Questa è una difficoltà che molti mixing engineer si trovano ad affrontare. Quando perdiamo la concentrazione su ciò che rende la canzone speciale per focalizzarci sul suono del rullante finiremo forse ad avere un bel rullante ma non necessariamente una bella canzone.
Quella secchezza, quella assenza di ispirazione che proviamo davanti a una nuova sessione non dipende (forse) dalla canzone. Dipende dal fatto che pensiamo a come devono suonare le sue parti, invece che a come deve suonare la canzone.
Il rapporto emotivo che è prerogativa dell’ascoltatore, occasionale o meno, ci viene negato quando ci incastriamo sulle minuzie dei nostri mix.
Come uscire dal tunnel delle modifiche alle tracce
La cosa più difficile da fare quando mixiamo è tornare a essere ascoltatori, dei brani sui quali lavoriamo e di quelli altrui.
Non c’è ispirazione se non siamo ispirati da qualcosa.
Non è nemmeno detto che ciò che ci ispira sia una canzone: potrebbe essere un film, una foto, una passeggiata.
Se ci sentiamo creativamente aridi finiremo senza dubbio a perdere più tempo del necessario sulle singole tracce. Potremmo sicuramente portare a termine il mix, facendone però un lavoro esclusivamente tecnico, privo dell’aspetto creativo, ma difficilmente saremmo in grado di tirarne fuori qualcosa ci soddisfi.
Ma se vogliamo anche che il mix ci piaccia, è meglio lavorare tenendo a mente che ciò che conta è la canzone, non il rullante. Gli ascoltatori forse nemmeno fanno caso a elementi che noi riteniamo di distrazione o sballati: magari addirittura gli piacciono. Quello a cui prestano attenzione è l’impatto emotivo del brano.
Quindi, prima di impelagarci in modifiche su modifiche, catene di plugin che si estendono per chilometri e non portano da nessuna parte, facciamo un passo indietro.
Leviamo il solo a quella traccia.
Facciamo soltanto un po’ di livelli di volume e panning e ascoltiamo il brano. Se questo non basta, ascoltiamo un brano differente, sul quale non abbiamo lavorato.
Quando dico ascoltiamo, intendo proprio con le orecchie pure del fan di musica che si nasconde ancora dentro di noi. Lasciamo perdere i riverberi usati, per un attimo almeno: ci torniamo dopo, quando vogliamo lavorare sui dettagli. Se tutto questo non basta, facciamo qualcosa di diverso.

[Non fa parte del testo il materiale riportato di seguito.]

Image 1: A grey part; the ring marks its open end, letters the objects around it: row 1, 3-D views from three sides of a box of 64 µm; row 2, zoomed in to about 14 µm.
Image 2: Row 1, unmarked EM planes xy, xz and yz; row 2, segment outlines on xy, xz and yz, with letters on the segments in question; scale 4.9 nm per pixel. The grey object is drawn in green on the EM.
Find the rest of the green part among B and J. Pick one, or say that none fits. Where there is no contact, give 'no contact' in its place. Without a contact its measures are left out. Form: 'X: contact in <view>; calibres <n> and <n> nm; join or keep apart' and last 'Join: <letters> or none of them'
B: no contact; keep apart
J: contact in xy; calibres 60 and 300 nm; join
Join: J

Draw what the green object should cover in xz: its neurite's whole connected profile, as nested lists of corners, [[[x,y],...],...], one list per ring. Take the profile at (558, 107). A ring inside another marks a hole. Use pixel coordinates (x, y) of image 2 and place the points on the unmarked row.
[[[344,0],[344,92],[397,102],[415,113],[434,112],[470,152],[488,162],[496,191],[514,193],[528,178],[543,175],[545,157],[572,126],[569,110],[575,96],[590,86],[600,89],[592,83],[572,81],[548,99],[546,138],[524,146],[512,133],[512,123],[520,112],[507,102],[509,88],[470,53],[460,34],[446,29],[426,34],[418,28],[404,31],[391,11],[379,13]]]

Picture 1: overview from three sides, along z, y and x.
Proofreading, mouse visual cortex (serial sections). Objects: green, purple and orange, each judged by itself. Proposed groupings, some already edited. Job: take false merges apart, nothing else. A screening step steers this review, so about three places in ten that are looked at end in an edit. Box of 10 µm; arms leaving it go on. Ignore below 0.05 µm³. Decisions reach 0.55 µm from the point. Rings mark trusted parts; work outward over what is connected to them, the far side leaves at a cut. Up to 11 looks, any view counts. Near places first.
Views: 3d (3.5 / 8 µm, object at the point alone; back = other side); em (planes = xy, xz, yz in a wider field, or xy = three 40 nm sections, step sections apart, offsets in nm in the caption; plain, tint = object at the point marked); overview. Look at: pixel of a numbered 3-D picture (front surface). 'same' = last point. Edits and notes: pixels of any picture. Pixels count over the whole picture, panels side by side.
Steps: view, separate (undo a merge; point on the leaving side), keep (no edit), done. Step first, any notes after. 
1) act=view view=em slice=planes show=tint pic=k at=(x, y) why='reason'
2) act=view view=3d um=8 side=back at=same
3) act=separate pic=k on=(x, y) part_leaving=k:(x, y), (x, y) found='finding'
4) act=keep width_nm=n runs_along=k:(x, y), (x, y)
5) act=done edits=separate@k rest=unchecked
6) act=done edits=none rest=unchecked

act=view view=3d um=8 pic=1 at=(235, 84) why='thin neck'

Una canzone non è fatta di (soli) dettagli, perché è qualcosa in più dell’insieme delle sue tracce, o della quantizzazione delle sue note.
Una canzone è un veicolo per fissare la melodia dell’universo attraverso l’individualità di chi la suona, per far vibrare alle stesse frequenze l’animo di chi la ascolta.
Lo so che è una chiosa un po’ cheesy, ma so anche che se facciamo musica è perché ci emoziona, quale che sia la forma di questa emozione.